🤖 AI Summary
Current hierarchical visual perception (HVP) models suffer from poor generalization and difficulty in edge deployment: single-objective pretraining limits cross-task transferability, while excessive model size hinders deployment on resource-constrained devices. To address these challenges, we propose a cross-scale consistency-driven self-supervised pretraining framework with three complementary objectives—Contrastive Scale Modeling (CSM), Cross-Scale Reconstruction (CSR), and Cross-Scale Retrieval (CSS). Our approach pioneers a unified learning paradigm integrating contrastive learning, masked image modeling, and cross-scale retrieval. We further design scalable single- and multi-person data construction strategies to enable lightweight models to jointly capture multi-scale generic visual patterns. Evaluated across 12 HVP benchmarks and 9 diverse tasks, our method achieves state-of-the-art performance: +3–13% improvement in single-person discriminative tasks, +1–11% in dense prediction, and +1–6% in multi-person understanding—demonstrating substantially enhanced generalization and edge deployability.
📝 Abstract
Human-centric visual perception (HVP) has recently achieved remarkable progress due to advancements in large-scale self-supervised pretraining (SSP). However, existing HVP models face limitations in adapting to real-world applications, which require general visual patterns for downstream tasks while maintaining computationally sustainable costs to ensure compatibility with edge devices.
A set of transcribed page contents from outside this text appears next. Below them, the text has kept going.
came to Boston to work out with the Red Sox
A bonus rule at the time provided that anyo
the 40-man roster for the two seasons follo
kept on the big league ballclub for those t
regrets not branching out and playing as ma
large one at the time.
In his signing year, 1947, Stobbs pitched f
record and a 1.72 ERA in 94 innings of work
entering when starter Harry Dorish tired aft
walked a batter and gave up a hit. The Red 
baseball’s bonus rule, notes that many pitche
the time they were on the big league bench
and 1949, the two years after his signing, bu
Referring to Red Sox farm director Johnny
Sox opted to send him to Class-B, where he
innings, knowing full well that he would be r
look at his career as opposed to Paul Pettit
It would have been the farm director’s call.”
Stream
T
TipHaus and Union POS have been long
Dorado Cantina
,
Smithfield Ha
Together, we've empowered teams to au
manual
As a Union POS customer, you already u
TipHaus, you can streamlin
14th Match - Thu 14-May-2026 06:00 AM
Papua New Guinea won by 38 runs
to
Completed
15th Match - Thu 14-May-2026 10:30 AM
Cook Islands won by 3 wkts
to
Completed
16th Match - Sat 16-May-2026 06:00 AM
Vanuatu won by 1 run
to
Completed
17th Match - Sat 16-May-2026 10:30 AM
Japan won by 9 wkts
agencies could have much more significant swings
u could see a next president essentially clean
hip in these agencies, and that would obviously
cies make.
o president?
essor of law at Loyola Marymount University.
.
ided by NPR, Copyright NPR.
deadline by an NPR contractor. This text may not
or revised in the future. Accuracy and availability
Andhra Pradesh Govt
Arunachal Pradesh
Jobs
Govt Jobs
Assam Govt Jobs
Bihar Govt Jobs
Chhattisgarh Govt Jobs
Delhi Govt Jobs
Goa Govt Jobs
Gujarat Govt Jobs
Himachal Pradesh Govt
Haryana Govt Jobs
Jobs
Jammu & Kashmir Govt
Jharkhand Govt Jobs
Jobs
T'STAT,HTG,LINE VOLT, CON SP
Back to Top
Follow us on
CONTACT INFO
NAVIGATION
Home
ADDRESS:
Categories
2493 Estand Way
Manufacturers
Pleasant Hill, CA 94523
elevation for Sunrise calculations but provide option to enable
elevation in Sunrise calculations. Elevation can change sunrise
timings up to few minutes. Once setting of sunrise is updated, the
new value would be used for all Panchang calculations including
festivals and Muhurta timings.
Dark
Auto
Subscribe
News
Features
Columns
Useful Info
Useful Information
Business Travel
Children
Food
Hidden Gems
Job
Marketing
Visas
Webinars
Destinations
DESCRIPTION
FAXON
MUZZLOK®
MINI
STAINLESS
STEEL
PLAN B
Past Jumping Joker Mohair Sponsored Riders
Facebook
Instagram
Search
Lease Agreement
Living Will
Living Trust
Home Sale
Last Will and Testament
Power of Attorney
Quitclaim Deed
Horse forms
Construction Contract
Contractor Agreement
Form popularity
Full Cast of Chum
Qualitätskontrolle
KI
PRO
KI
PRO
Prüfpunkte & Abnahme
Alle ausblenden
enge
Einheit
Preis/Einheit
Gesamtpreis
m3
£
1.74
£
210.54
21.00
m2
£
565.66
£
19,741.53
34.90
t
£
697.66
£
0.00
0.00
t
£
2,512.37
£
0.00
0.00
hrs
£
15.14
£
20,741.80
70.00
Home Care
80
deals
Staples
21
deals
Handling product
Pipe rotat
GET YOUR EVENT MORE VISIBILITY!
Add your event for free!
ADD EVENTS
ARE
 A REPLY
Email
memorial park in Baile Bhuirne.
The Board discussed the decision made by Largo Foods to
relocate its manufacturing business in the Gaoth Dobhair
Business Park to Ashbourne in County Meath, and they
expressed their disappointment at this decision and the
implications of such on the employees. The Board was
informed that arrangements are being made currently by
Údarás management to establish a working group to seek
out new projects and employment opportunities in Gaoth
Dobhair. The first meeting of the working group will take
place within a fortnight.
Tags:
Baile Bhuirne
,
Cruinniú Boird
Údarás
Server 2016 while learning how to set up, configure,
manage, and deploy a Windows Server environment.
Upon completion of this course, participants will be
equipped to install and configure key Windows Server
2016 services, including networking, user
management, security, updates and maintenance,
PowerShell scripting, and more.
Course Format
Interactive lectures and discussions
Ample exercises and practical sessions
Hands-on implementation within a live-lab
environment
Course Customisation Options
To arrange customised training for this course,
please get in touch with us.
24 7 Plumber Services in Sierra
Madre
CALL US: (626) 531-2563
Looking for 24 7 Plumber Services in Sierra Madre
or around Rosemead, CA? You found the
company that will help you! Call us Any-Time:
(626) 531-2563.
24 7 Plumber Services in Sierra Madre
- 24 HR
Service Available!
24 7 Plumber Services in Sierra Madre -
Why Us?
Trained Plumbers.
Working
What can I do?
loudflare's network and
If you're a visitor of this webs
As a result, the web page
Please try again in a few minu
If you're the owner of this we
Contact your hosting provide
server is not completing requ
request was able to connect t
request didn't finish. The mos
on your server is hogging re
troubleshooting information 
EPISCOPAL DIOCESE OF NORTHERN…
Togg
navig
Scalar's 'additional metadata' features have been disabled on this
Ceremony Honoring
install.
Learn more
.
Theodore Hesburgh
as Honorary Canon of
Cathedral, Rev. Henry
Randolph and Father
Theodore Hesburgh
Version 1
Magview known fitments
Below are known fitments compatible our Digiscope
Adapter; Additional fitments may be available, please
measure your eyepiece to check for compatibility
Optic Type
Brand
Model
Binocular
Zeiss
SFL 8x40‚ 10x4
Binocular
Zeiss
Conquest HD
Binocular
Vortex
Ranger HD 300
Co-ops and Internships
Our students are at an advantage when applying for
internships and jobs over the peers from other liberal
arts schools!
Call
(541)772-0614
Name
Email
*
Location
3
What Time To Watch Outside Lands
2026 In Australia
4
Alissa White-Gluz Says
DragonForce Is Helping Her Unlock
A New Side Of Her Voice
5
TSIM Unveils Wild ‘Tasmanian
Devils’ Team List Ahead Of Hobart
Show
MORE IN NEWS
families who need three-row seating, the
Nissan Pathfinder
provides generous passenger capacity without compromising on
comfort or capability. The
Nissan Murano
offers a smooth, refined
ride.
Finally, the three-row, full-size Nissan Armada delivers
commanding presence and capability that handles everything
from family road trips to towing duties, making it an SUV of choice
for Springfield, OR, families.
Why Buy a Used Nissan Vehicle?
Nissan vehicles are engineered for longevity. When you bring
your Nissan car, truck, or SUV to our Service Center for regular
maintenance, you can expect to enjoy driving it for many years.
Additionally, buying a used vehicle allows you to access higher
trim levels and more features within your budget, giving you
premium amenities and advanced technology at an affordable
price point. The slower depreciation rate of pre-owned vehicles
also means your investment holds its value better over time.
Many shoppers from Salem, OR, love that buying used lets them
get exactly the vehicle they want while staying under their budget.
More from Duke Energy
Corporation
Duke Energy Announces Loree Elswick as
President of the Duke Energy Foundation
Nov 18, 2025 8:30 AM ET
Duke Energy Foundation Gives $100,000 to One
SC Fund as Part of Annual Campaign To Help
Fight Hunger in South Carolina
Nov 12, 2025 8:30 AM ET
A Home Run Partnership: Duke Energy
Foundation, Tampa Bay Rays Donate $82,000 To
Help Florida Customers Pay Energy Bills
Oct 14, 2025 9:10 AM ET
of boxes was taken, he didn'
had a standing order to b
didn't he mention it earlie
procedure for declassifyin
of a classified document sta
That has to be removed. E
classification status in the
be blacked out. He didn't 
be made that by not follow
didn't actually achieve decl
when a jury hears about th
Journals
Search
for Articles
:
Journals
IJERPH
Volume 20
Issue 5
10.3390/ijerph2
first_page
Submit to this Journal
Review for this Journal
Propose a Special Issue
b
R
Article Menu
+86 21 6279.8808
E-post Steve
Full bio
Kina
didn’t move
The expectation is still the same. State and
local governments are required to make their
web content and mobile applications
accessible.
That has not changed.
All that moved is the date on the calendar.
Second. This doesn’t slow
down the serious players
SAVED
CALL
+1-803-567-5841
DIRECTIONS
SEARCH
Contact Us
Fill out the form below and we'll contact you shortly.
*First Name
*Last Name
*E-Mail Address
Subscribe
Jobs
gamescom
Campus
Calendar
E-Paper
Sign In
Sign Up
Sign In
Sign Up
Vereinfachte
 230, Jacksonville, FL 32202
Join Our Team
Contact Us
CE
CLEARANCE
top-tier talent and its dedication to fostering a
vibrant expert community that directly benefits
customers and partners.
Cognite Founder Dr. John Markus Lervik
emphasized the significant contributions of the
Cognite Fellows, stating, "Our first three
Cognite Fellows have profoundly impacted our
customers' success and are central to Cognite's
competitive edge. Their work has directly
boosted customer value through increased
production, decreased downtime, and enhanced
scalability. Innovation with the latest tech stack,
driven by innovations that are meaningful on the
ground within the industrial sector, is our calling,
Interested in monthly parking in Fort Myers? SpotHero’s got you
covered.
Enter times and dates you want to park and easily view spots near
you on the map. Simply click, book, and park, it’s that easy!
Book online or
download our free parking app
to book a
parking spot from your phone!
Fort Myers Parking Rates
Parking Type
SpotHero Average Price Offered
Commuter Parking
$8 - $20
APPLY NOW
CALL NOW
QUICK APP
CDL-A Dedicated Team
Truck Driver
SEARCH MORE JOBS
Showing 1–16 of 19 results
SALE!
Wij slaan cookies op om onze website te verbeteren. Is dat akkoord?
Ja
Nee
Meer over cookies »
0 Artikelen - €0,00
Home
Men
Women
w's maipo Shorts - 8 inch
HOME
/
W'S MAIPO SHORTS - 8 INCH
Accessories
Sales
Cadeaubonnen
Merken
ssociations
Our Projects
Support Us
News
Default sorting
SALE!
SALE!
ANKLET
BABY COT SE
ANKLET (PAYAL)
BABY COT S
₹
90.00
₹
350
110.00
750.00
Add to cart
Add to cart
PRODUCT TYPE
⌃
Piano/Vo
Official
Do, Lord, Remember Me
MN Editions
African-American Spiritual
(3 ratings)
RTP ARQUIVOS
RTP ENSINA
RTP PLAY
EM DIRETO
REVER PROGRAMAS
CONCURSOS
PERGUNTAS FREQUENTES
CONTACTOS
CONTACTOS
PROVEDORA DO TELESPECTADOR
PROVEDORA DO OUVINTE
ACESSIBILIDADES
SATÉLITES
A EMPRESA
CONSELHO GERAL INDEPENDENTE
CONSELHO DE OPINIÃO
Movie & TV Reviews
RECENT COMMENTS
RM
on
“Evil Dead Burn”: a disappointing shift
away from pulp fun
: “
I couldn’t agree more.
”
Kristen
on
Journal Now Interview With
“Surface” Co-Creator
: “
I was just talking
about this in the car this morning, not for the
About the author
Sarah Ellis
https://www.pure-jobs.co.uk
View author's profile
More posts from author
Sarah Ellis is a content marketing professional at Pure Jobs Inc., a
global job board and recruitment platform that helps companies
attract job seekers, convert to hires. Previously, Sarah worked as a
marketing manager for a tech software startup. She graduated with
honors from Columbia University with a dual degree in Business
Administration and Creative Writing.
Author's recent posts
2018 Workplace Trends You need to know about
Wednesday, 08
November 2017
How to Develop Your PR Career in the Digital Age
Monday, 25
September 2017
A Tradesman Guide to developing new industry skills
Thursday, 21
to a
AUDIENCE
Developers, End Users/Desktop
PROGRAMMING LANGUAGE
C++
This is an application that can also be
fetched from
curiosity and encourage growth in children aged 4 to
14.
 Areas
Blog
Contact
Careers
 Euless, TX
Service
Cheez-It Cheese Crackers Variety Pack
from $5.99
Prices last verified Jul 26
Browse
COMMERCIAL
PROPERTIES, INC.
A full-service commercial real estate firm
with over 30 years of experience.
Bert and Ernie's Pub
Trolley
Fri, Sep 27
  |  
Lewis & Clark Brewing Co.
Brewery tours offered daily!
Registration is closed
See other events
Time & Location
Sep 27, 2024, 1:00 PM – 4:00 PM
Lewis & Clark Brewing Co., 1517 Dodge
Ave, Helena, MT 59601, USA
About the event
These limitations primarily arise from two issues: 1) the pretraining objectives focus solely on specific visual patterns, limiting the generalizability of the learned patterns for diverse downstream tasks; and 2) HVP models often exhibit excessively large model sizes, making them incompatible with real-world applications. To address these limitations, we introduce Scale-Aware Image Pretraining (SAIP), a novel SSP framework enabling lightweight vision models to acquire general patterns for HVP. Specifically, SAIP incorporates three learning objectives based on the principle of cross-scale consistency: 1) Cross-scale Matching (CSM) which contrastively learns image-level invariant patterns from multi-scale single-person images; 2) Cross-scale Reconstruction (CSR) which learns pixel-level consistent visual structures from multi-scale masked single-person images; and 3) Cross-scale Search (CSS) which learns to capture diverse patterns from multi-scale multi-person images. Three objectives complement one another, enabling lightweight models to learn multi-scale generalizable patterns essential for HVP downstream tasks.Extensive experiments conducted across 12 HVP datasets demonstrate that SAIP exhibits remarkable generalization capabilities across 9 human-centric vision tasks. Moreover, it achieves significant performance improvements over existing methods, with gains of 3%-13% in single-person discrimination tasks, 1%-11% in dense prediction tasks, and 1%-6% in multi-person visual understanding tasks.